Renee Brincks

Renee Brincks

With major cruise itineraries on hold and inbound visitors subject to Covid-19 testing protocols and quarantines, Alaska businesses are taking creative steps to generate business, update facilities and support their communities during this unpredictable summer.

In Juneau, for example, Cares Act funds supported the development of a Covid-19 Conservation Corps. The initiative hires furloughed, underemployed and unemployed individuals for trail construction and maintenance projects. Eaglecrest Ski Area, Juneau’s parks and recreation department and local nonprofit Trail Mix have teamed up to lead the campaign, which will continue through mid-October.

Juneau Food Tours owner Midgi Moore has expanded her menu, launching private tours for the 2020 season and introducing culinary subscription boxes that spotlight recipes and food sourced from Juneau-area businesses. 

Moore is also looking ahead to next year.

“My biggest focus is building stronger relationships with travel advisors, as they plan trips for their clients in 2021,” she said by email in mid-July. “We have several family reunions and gatherings that we are hosting. We are partnering with other experiences such as whale-watching, sport fishing, a visit to the Mendenhall Glacier, etc., so that we can put together packages for travel advisors to offer their clients.”

In the Southeast Alaska community of Skagway, Skagway Brewing trimmed its menu and redirected staff to support Friday- and Saturday-evening curbside and delivery options. The brewpub has also positioned tables outside its downtown facility and welcomed a live band to the building’s second-floor deck.

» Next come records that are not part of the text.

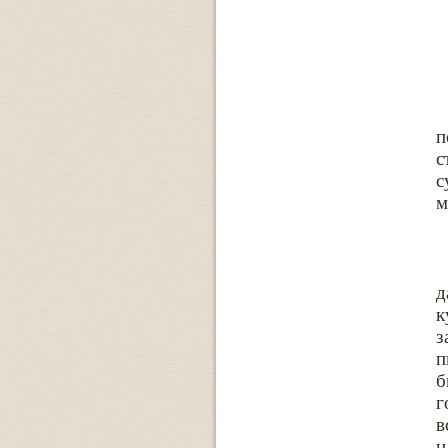
п
с
с
м
д
к
з
п
б
г
в
н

“We closed off the street, had a beer garden with tables 10 feet apart, offered a special menu, and served it through open windows,” said Rebecca Hylton, Skagway Brewing’s marketing and tour director. “It was so successful that we have scheduled three more nights just like this.”

The Roaming Root Mobile Market in Fairbanks transitioned from public sales to personal deliveries during the pandemic’s early days. Owner Erica Moeller sells fresh produce and food items by area purveyors from a vintage bus outfitted with display shelves.

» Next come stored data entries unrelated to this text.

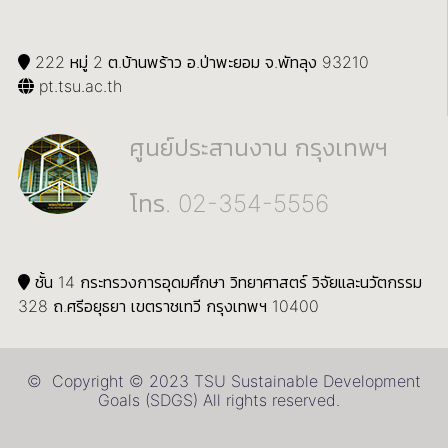
222 หมู่ 2 ต.บ้านพร้าว อ.ป่าพะยอม จ.พัทลุง 93210
pt.tsu.ac.th
ศูนย์ประสานงาน กรุงเทพฯ
โทร. 02-354-5556
ชั้น 14 กระทรวงการอุดมศึกษา วิทยาศาสตร์ วิจัยและนวัตกรรม
328 ถ.ศรีอยุธยา เขตราชเทวี กรุงเทพฯ 10400
© Copyright © 2023 TSU Sustainable Development
Goals (SDGS) All rights reserved.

Now, Moeller is again popping up around the Golden Heart City, supplying residents and visitors with vegetables, berries, breads, roasted sunflower seeds, oatmeal, mussels and other culinary goods.

The Municipality of Anchorage and the Anchorage Downtown Partnership have teamed up on Open Streets ANC, which closed select downtown blocks to vehicle traffic and set up distanced picnic tables for public use. State regulators eased rules pertaining to alcohol sales, allowing local restaurants and bars to sell sealed servings of to-go beer and wine, as well.

A few minutes from downtown Anchorage, Sullivan Arena was converted to a temporary shelter for unhoused Alaskans. Hospitality groups delivered meals to the shelter; local hotels donated single-use toiletries for those in need.

In the Matanuska-Susitna Valley north of Anchorage, the Mat-Su Convention & Visitors Bureau has turned its focus to the local and in-state tourism markets. Weekend campground business has been brisk, according to bureau representative Casey Ressler, and the area’s state parks are recording solid visitor numbers.

Helping local businesses navigate this year’s drop in out-of-state tourism traffic is another Mat-Su CVB priority.

“We’ve been building partnerships not only with our members, but also strengthening relationships with others — we’ve been a part of the economic recovery group for the Mat-Su Borough, we’ve been very involved with local chambers of commerce, and we’ve served as a conduit between our members and the Alaska Small Business Development Center and the Small Business Administration on some of the grant applications and funding opportunities,” Ressler said. “We’ve been hosting a series of webinars for members, including safety protocols for reopening and grant opportunities. It’s more outreach than we’ve ever done before.”